Questions on the material:
#1 Condense the paragraph of the flash drought passage that begins "This study reveals", keeping its main facts.
#2 List every factor whose interactions and feedbacks, according to the flash drought passage, future assessments should account for.

Extract:
BEGIN

This study reveals the asymmetric characteristics and impacts of CHFDs and NHFDs on terrestrial ecosystems. We also note that our impact assessment does not incorporate parameterizations specific to biomes modulated by anthropogenic activities. In tropical savannas, such as northern Australia and southern Africa—among the world’s most fire-prone landscapes49,50—flash drought impacts can be more severe due to their potential to increase wildfire occurrence while also interacting with recent fire management initiatives. Future assessments should account for the complex interactions and feedbacks between flash droughts, associated hazards such as wildfires, and human adaptation strategies. While it remains challenging to fully understand how flash droughts impact ecosystem productivity across different climates, we call for better preparation of society to hot flash droughts in the future and particularly in the most vulnerable cropland ecosystems.

END

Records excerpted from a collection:
BEGIN

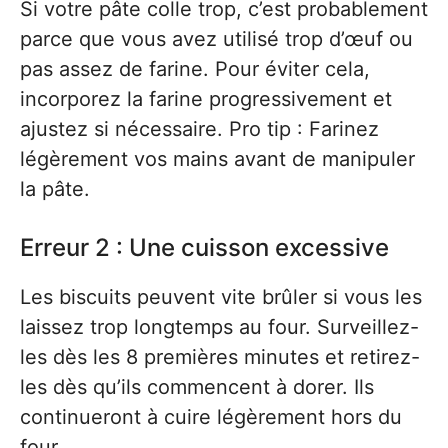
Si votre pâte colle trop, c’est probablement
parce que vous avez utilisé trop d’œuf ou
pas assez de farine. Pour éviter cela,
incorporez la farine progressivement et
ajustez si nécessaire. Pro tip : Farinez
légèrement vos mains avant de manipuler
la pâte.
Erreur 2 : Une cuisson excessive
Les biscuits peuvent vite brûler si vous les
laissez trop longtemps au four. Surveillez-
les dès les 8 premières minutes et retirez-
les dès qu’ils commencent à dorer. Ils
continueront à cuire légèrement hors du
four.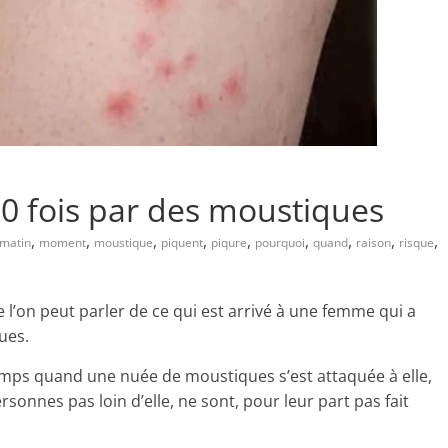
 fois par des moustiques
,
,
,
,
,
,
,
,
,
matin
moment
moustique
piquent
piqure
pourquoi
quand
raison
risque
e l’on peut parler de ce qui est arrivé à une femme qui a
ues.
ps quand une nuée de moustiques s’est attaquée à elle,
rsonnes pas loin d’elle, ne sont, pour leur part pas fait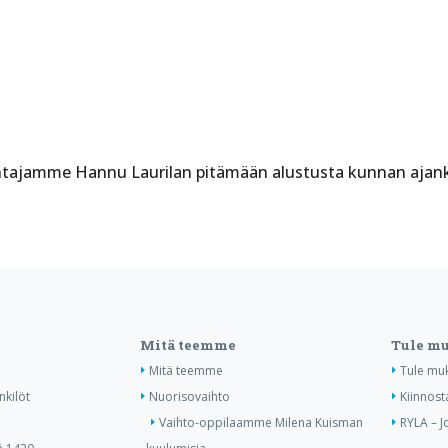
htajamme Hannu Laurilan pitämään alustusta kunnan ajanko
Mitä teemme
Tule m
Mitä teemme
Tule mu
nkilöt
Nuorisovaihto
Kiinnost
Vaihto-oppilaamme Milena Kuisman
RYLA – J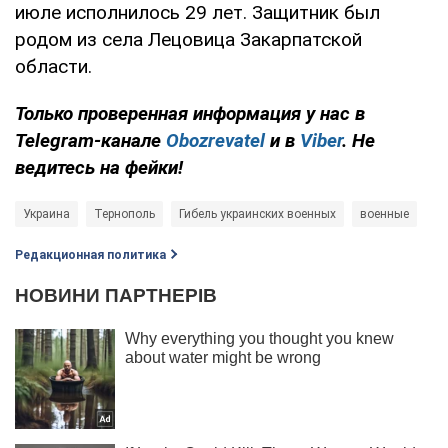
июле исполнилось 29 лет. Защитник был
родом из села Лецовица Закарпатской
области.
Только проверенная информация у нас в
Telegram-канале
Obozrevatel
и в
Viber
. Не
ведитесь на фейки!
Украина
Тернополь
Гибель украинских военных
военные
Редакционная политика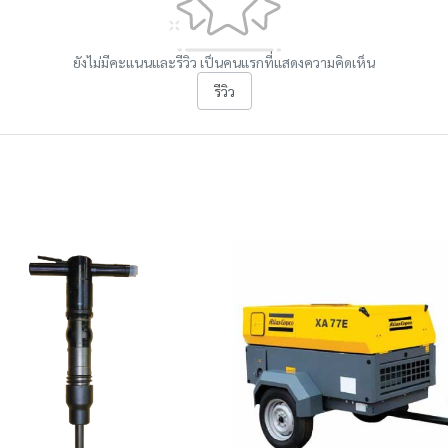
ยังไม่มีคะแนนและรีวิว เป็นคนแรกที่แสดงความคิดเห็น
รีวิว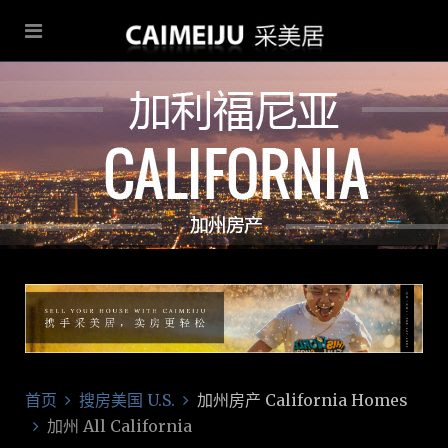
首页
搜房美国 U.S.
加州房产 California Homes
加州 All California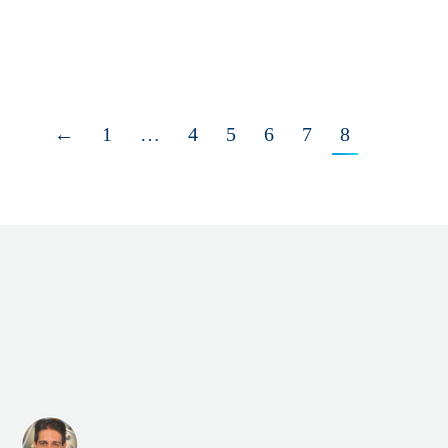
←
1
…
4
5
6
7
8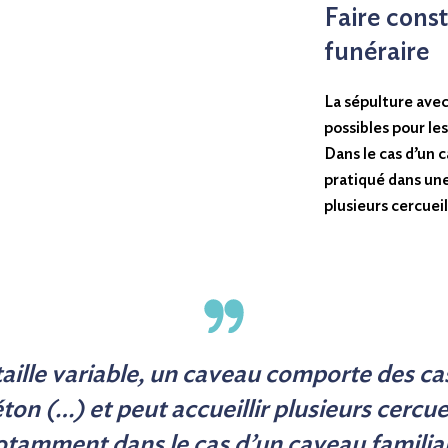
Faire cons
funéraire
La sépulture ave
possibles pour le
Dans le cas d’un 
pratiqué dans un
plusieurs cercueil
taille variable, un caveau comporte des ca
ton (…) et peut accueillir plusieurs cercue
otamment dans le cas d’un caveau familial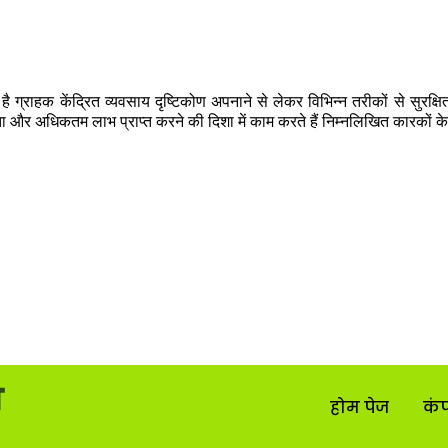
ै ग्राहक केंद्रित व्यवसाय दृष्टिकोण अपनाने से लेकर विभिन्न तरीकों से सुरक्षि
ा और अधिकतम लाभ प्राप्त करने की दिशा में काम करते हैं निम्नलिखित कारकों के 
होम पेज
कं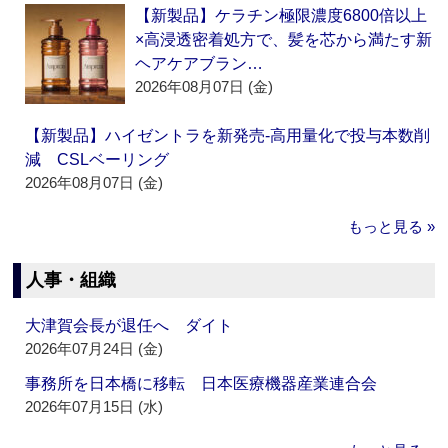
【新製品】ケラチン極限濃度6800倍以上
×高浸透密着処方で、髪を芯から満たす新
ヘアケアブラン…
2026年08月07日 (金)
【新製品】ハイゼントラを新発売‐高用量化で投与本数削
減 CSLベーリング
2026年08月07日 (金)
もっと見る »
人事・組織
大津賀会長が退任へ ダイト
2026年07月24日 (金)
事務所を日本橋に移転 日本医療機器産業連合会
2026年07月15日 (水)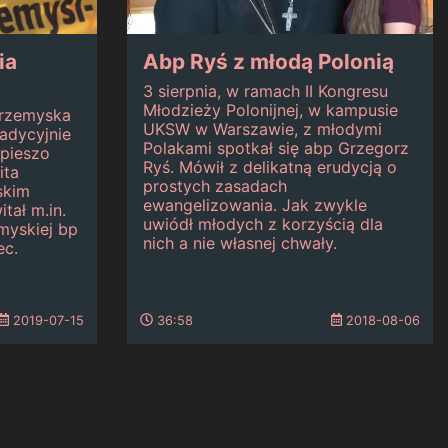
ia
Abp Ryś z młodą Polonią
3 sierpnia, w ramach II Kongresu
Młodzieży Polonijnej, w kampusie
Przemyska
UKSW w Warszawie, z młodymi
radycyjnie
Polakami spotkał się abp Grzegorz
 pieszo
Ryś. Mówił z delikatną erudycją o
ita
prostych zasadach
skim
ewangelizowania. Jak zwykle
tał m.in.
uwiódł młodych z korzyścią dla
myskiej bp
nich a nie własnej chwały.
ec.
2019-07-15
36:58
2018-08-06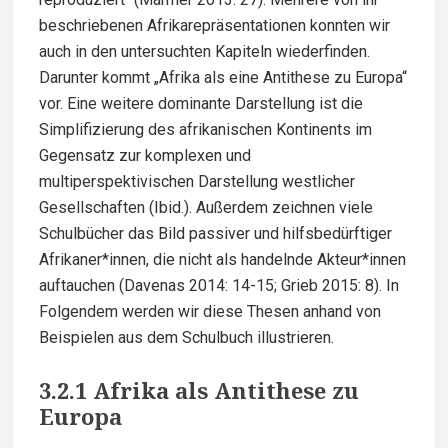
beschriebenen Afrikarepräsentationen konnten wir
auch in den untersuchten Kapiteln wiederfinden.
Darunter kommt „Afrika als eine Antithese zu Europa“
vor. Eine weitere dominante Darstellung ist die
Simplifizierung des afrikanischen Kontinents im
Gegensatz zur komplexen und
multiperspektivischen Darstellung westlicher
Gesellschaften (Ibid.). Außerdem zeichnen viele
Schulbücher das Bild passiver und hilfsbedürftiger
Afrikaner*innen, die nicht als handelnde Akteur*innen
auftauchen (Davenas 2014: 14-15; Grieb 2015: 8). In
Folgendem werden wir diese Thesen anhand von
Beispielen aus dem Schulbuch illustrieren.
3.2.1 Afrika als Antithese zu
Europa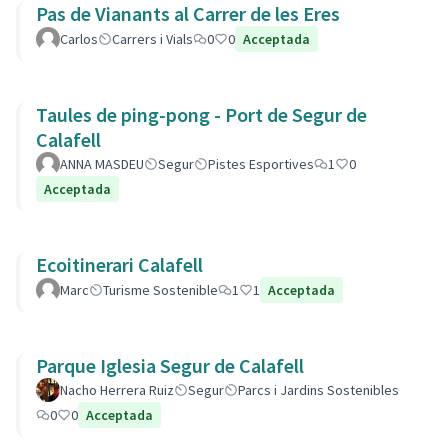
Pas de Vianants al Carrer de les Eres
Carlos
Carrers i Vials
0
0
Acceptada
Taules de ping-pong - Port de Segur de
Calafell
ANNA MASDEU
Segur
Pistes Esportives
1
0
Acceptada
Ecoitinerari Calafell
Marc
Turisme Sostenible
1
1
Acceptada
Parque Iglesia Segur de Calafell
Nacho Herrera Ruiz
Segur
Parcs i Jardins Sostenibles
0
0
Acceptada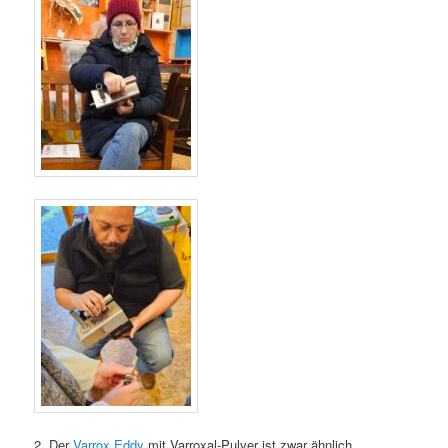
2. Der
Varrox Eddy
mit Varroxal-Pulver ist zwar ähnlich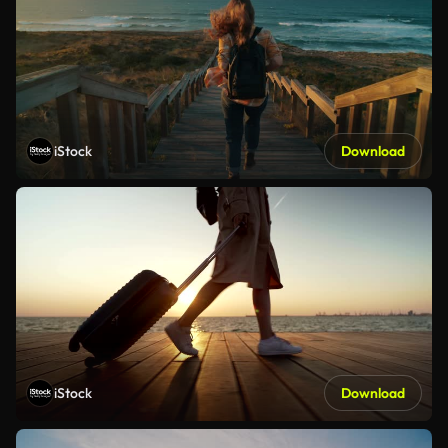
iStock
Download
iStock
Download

END

Task-by-task outputs:
#1 The study finds that CHFDs and NHFDs differ in their characteristics and in their impacts on terrestrial ecosystems. Its impact assessment leaves out parameterizations for biomes shaped by human activity. In tropical savannas such as northern Australia and southern Africa, which are among the world's most fire-prone landscapes, flash droughts may do more harm because they can raise wildfire occurrence and interact with recent fire management initiatives. Future assessments should account for the interactions and feedbacks among flash droughts, related hazards such as wildfires, and human adaptation strategies. How flash droughts affect ecosystem productivity across climates is still hard to understand fully. Even so, the authors urge better preparation for hot flash droughts, especially in the most vulnerable cropland ecosystems.

#2
- Flash droughts
- Associated hazards such as wildfires
- Human adaptation strategies